Still have the uniforms and boots in the closet, but they will have to go when we downsize. The only thing I get in hardcopy is a fairly thin, three times a year publication called "Army Echos" for all us retirees.

Never joined any of the fraternal type Army organizations, though I do get a steady flow of mail from them. There must be some sort of distribution list that the folks at the National Personnel Records Center in St. Louis release when you are retired.

It's very easy to read just about all the latest info on-line, so I don't miss getting hard copies.

Big change for me this month is a reduction to a four day work week at my civilian job - the company wasn't happy, but, if the client is OK with it, they should be. The real battle will be when I ask to go half time - may have to just go to 0 time instead :).
 
If you can't seem to shake them, what about writing to them with a change of address and give them an invalid address. Hopefully they'll start sending your subscription (and the junk mail) there, and when it gets returned maybe they'll leave you alone.
 
NRA's most important function for gray area retirees is to provide those periodic "Everything You Should Know About..." inserts. I clipped and saved them until I submitted my app for retired pay. Which was lost then in NOLA during Katrina, and necessitated re-submission to the relocated NRPC in KY (a whole 'nother story). Now if I can figure out TriCare For Life before I hit 65; but that's another thread.
 
TRICARE - now there's a real conundrum. I can't make heads or tails out of it. Any easier primers put there??

Thanks.
 
Never joined 'em, although through my Reserve affiliation, I get sent other stuff - it's outdated and frankly garbage. I'm actively participating and roll my eyes at the Commander and Chief 'letters.' I need to retire really soon :)

Now - my undergraduate and graduate alma maters found me and send me their magazines - RPI is interesting - ASU is well, ASU - sports centric, beautiful people, yada, yada, yada. Comparing the content of the RPI and ASU mags is just plain unfair :) I must have grown up between my undergrad and grad degrees.

As for uniforms - will probably toss when I retire - hell, they've changed them so much over the years, I've already thrown out a lot.
 
When I retired from the Navy in 1996 I kept one set each of dress blues, dress whites and summer whites. Everything else went. At the time I said that the next time I'd wear my uniform would be at my funeral.

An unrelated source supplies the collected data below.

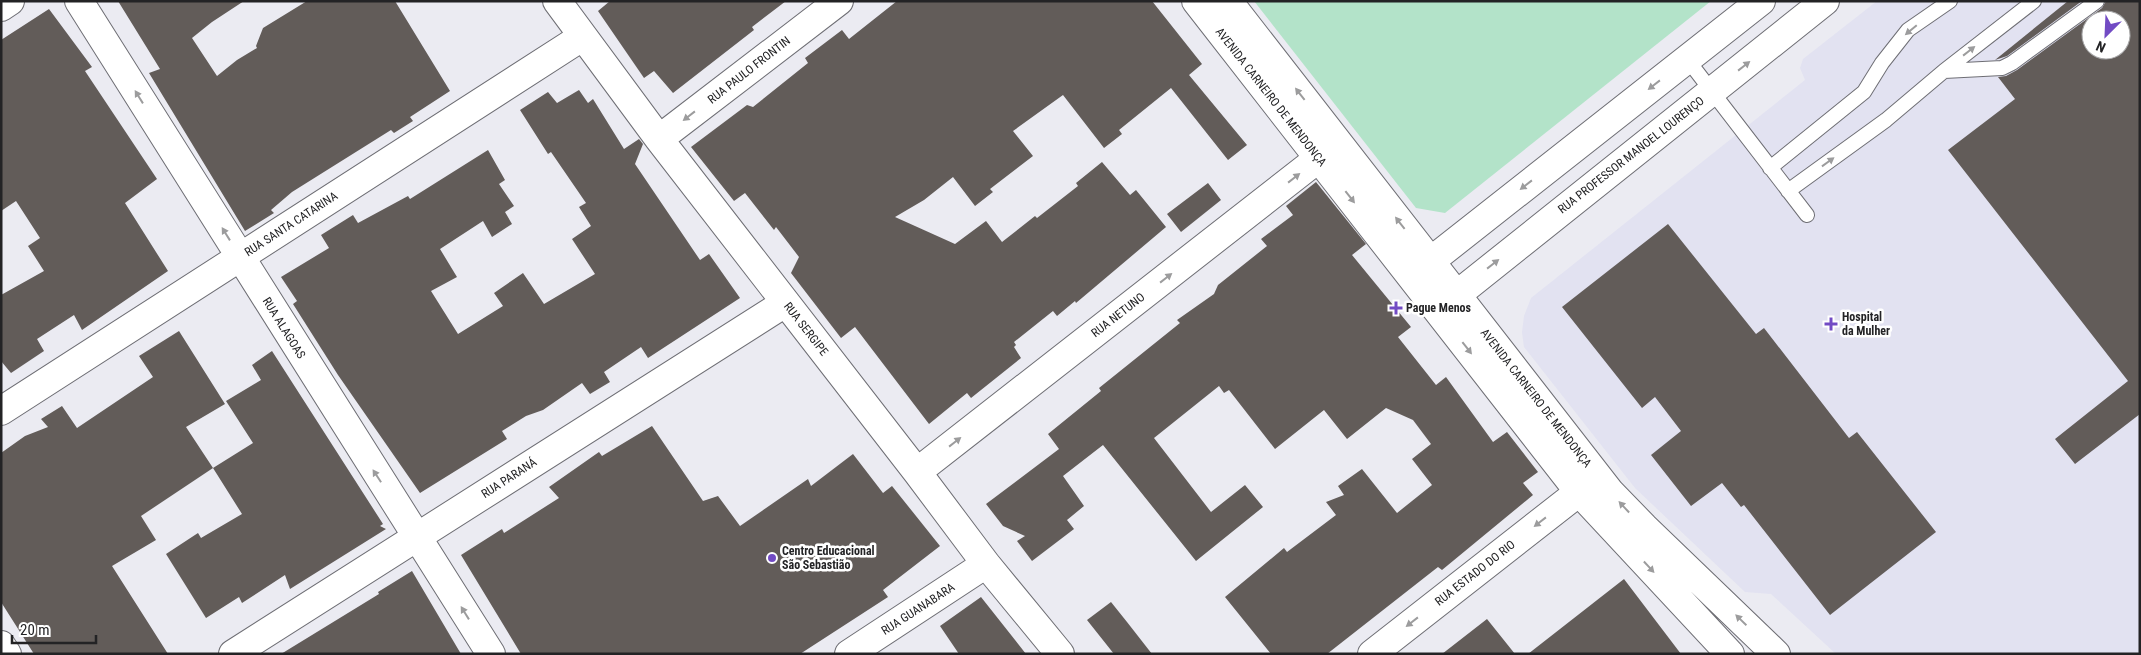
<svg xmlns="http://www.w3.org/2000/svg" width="2141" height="655" font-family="'Roboto Condensed',sans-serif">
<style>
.built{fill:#e2e2f1;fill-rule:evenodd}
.green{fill:#b3e3c9}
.building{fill:#625c59;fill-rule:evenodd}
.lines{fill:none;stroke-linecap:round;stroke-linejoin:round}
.lane-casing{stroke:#6e6e74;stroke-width:16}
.street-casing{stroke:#6e6e74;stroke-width:30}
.secondary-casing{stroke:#6e6e74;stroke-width:30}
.lane{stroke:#fff;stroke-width:14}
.street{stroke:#fff;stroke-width:28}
.secondary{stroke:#fff;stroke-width:28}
.oneway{fill:#9c9c9d}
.poi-dot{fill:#724bc4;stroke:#fff;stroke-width:2}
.labels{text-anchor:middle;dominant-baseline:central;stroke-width:5;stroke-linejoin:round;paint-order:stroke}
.street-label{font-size:12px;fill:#232325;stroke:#fff}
.poi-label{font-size:12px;font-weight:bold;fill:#232325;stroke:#fff;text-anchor:start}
</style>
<rect width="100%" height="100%" fill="#ebebf2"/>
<!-- built -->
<path class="built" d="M 1877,1 L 2140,1 L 2140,654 L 1836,654 L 1771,594 L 1745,592 L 1635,488 L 1524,347 L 1522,332 L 1524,316 L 1531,298 L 1805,80 L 1800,68 L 1803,59 ZM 2091,20 L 2121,20 L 2121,50 L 2091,50 Z"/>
<!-- green -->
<path class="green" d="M 1254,1 L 1711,1 L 1445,213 L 1416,208 Z"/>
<!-- building -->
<path class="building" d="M 118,1 L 244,1 L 212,22 L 192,38 L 217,76 L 237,60 L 257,48 L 256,46 L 263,28 L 307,1 L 395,1 L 450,91 L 410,117 L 413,121 L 394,133 L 391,130 L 292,192 L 271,210 L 274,213 L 245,231 L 149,73 L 160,69 Z
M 610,1 L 786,1 L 752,27 L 754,30 L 673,93 L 654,71 L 644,78 L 622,46 L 598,11 Z
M 897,1 L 1152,1 L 1202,64 L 1189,75 L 1247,145 L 1228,160 L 1171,88 L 1119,130 L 1122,134 L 1104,148 L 1063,95 L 1013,131 L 1033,156 L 990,189 L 993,192 L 975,206 L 953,177 L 924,200 L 895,217 L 955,244 L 986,221 L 1002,242 L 1035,216 L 1037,218 L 1078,186 L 1076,183 L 1102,162 L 1130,195 L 1136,190 L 1166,227 L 1076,303 L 1075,301 L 1057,316 L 1053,311 L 1014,342 L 1016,345 L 1014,347 L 1021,358 L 971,398 L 967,393 L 929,424 L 855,327 L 841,338 L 791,273 L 799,257 L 776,227 L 774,230 L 745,193 L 734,201 L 691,147 L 747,105 L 753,107 L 808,63 L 805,58 L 842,30 L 849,39 Z
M 2068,1 L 2082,1 L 2007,56 L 1995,60 Z
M 2106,1 L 2140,1 L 2140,414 L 2075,464 L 2055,439 L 2128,381 L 1948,150 L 2015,99 L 1998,77 L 2006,76 L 2017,70 L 2102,8 ZM 2091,20 L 2121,20 L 2121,50 L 2091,50 Z
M 49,9 L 92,67 L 85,71 L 157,179 L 125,203 L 168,271 L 82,330 L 74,315 L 37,339 L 44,351 L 11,373 L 1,361 L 1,295 L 44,271 L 28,246 L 40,238 L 16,201 L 1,211 L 1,40 Z
M 579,90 L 588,103 L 593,99 L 624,149 L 639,139 L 643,144 L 635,164 L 700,260 L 709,254 L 740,298 L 648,358 L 641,347 L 604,372 L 610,382 L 590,394 L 582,383 L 543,410 L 526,416 L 502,431 L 507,439 L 420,493 L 338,375 L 293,304 L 297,301 L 281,277 L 329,248 L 321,235 L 353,215 L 358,223 L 408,196 L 410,199 L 488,150 L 505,180 L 499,184 L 514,206 L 505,212 L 512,224 L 492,237 L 483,221 L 440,249 L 457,277 L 431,291 L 458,334 L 503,306 L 494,293 L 523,273 L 544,304 L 595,274 L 572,239 L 591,226 L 579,207 L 586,203 L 551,152 L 548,154 L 520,110 L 548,92 L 557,103 Z
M 1316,182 L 1366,244 L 1352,255 L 1411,327 L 1398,337 L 1436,385 L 1446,377 L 1493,442 L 1507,432 L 1538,472 L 1523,483 L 1533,495 L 1442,570 L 1438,567 L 1327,654 L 1271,654 L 1225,597 L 1284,548 L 1287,552 L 1336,515 L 1326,502 L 1344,495 L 1338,486 L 1362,469 L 1397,513 L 1432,485 L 1412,459 L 1431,444 L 1413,420 L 1386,408 L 1347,439 L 1324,410 L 1275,449 L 1229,390 L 1224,393 L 1219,386 L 1154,438 L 1211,512 L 1245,485 L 1263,507 L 1196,561 L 1103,445 L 1063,476 L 1084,506 L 1067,520 L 1074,529 L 1032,561 L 1017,541 L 1025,536 L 1003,526 L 986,504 L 1059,449 L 1048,434 L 1101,391 L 1099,388 L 1180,323 L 1177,320 L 1214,294 L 1218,285 L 1267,246 L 1261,239 L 1293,215 L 1286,206 Z
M 1208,183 L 1221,200 L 1181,232 L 1167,214 Z
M 1668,224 L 1756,334 L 1764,328 L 1849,438 L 1857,432 L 1936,532 L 1830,615 L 1744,505 L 1741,507 L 1722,483 L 1691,506 L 1651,455 L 1681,431 L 1655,397 L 1642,408 L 1562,307 Z
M 179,331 L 225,404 L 186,427 L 213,468 L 253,443 L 226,401 L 261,380 L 252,365 L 272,351 L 383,524 L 380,526 L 386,529 L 290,589 L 285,575 L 242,603 L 239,597 L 206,618 L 166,554 L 198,533 L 201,538 L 242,514 L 213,468 L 141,516 L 156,540 L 112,566 L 168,654 L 34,654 L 1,602 L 1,453 L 25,436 L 48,427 L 41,419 L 62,406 L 77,428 L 153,377 L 139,356 Z
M 652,426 L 703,501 L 718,496 L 740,526 L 808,479 L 811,486 L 853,454 L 883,493 L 892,486 L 940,546 L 883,590 L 888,597 L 800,654 L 521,654 L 461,555 L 502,529 L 504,533 L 559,498 L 549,487 L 599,452 L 602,456 Z
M 412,571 L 461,654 L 281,654 L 379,594 L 378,592 Z
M 1624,579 L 1681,654 L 1528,654 Z
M 981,597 L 1026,654 L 959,654 L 940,626 Z
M 1111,602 L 1127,622 L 1152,654 L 1114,654 L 1087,620 Z
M 1487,619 L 1515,654 L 1442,654 Z"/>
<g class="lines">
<!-- lane casing -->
<g class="lane-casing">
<path id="lane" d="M 1687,59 L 1807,215
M 1944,71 L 2002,68 L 2012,63 L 2097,1
M 1770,168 L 1864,92 L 1882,63 L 1908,30 L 1950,1
M 1788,191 L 1886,120 L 1944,71 L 2034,1"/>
</g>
<!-- street casing -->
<g class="street-casing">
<path id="street" d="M 557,1 L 659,139 L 917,472 L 986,564 L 1060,654
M 659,139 L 839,1
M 1413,275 L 1761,1
M 1439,309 L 1825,1
M 1,411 L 582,37
M 917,472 L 1319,158
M 233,654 L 785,303
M 849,654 L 986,564
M 1372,654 L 1579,492"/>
</g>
<!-- secondary casing -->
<g class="secondary-casing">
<path id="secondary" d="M 79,1 L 491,654
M 1196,1 L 1579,492 L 1730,654
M 1228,1 L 1610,492 L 1644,527 L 1776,654
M 1,7 L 10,1
M 1,645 L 7,654"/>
</g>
<!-- lane -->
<use href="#lane" class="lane"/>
<!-- street -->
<use href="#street" class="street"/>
<!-- secondary -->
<use href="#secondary" class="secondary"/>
</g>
<!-- one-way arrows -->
<defs><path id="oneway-solid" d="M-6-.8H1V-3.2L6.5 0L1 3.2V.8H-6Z" transform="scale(1.25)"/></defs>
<g class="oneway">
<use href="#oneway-solid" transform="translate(1911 30) rotate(140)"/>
<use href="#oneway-solid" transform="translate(1969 51) rotate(-38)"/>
<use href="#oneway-solid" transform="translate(1744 66) rotate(-38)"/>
<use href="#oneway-solid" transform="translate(1654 85) rotate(142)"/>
<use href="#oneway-solid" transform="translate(1300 94) rotate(-128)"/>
<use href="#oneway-solid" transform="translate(139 97) rotate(-122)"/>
<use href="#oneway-solid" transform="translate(689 116) rotate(142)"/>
<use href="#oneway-solid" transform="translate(1828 162) rotate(-36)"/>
<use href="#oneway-solid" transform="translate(1294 178) rotate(-38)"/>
<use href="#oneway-solid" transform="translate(1526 185) rotate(142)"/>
<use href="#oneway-solid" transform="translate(1350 197) rotate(52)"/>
<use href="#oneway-solid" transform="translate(1400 223) rotate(-128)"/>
<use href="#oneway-solid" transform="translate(226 234) rotate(-122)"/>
<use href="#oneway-solid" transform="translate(1493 264) rotate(-38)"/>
<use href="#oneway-solid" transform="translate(1166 278) rotate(-38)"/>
<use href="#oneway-solid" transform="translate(1467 348) rotate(52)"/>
<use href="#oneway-solid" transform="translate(955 442) rotate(-38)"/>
<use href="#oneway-solid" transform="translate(377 476) rotate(-123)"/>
<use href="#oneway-solid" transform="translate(1624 507) rotate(-133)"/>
<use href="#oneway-solid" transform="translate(1540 522) rotate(142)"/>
<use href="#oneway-solid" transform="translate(1649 567) rotate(47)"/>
<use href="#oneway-solid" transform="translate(465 613) rotate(-122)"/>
<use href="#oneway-solid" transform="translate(1741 620) rotate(-136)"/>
<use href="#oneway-solid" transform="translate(1412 622) rotate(142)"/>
</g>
<!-- markers -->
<g class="poi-dot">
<path d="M1393.5 300.5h5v5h5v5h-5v5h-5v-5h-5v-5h5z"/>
<path d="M1828.5 316.5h5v5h5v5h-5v5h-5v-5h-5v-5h5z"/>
<circle cx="772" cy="558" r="5"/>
</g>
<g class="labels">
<!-- street labels -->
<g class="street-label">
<text transform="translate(749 70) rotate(-38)">RUA PAULO FRONTIN</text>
<text transform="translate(1271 97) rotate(52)">AVENIDA CARNEIRO DE MENDONÇA</text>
<text transform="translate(1631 155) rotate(-38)">RUA PROFESSOR MANOEL LOURENÇO</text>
<text transform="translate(291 224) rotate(-33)">RUA SANTA CATARINA</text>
<text transform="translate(1118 315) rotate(-38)">RUA NETUNO</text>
<text transform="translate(284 328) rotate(58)">RUA ALAGOAS</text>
<text transform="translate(806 329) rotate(52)">RUA SERGIPE</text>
<text transform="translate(1536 398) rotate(52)">AVENIDA CARNEIRO DE MENDONÇA</text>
<text transform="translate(509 478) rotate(-33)">RUA PARANÁ</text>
<text transform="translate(1475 573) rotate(-38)">RUA ESTADO DO RIO</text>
<text transform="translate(918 609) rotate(-33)">RUA GUANABARA</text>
</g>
<!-- poi labels -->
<g class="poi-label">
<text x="1406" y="308">Pague Menos</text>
<text x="1842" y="317">Hospital<tspan x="1842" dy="14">da Mulher</tspan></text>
<text x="782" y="551">Centro Educacional<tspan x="782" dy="14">São Sebastião</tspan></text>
</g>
</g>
<!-- border -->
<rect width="2141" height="655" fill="none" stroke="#232325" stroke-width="5"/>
<!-- north arrow -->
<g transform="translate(2106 35) rotate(204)"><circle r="24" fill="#ffffff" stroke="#a7a7a8"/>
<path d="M0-4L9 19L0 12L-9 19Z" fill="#724bc4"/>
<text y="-8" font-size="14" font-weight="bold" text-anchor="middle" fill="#232325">N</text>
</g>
<!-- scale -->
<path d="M12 635v8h84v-8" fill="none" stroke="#232325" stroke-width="2.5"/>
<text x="20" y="635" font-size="15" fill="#232325" stroke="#ffffff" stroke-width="4" paint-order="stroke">20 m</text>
</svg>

I'm a member of MOAA and the Navy League (NLUS). When I moved to Vermont, I joined the American Legion for two reasons: 1) as a way to meet people; 2) because they have one of the few bars in this small town. So I get their magazine, too. I also get a quarterly mag from the Navy Cryptologic Veterans Association (NCVA).

I read the two MOAA magazines and the "Cryptolog" regularly. "Sea Power" (NLUS) and the Legion magazine stay in the head for reading during "quiet time". I'm only moderately interested in keeping up with what's going on in the Navy and "Sea Power" fits the bill, particularly their annual Almanac which has a rundown of all the ship classes, aircraft types, flag officers, etc. I correspond via email with a few Navy buddies and we sometimes send articles or copies of NAVADMINs to each other. But sometimes I don't even read what they send me.

When I got involved with the Legion, I made the mistake of admitting that I still had uniforms and could fit in them. So I've been asked to be in a couple of parades, to present the American flag to NOK at funerals and things like that. I never thought I would be doing anything like that and, if it weren't for this being such a small town/rural area, I'm sure I wouldn't. (People genuinely seem to appreciate the effort and being in a small-town Memorial Day parade is a real kick.)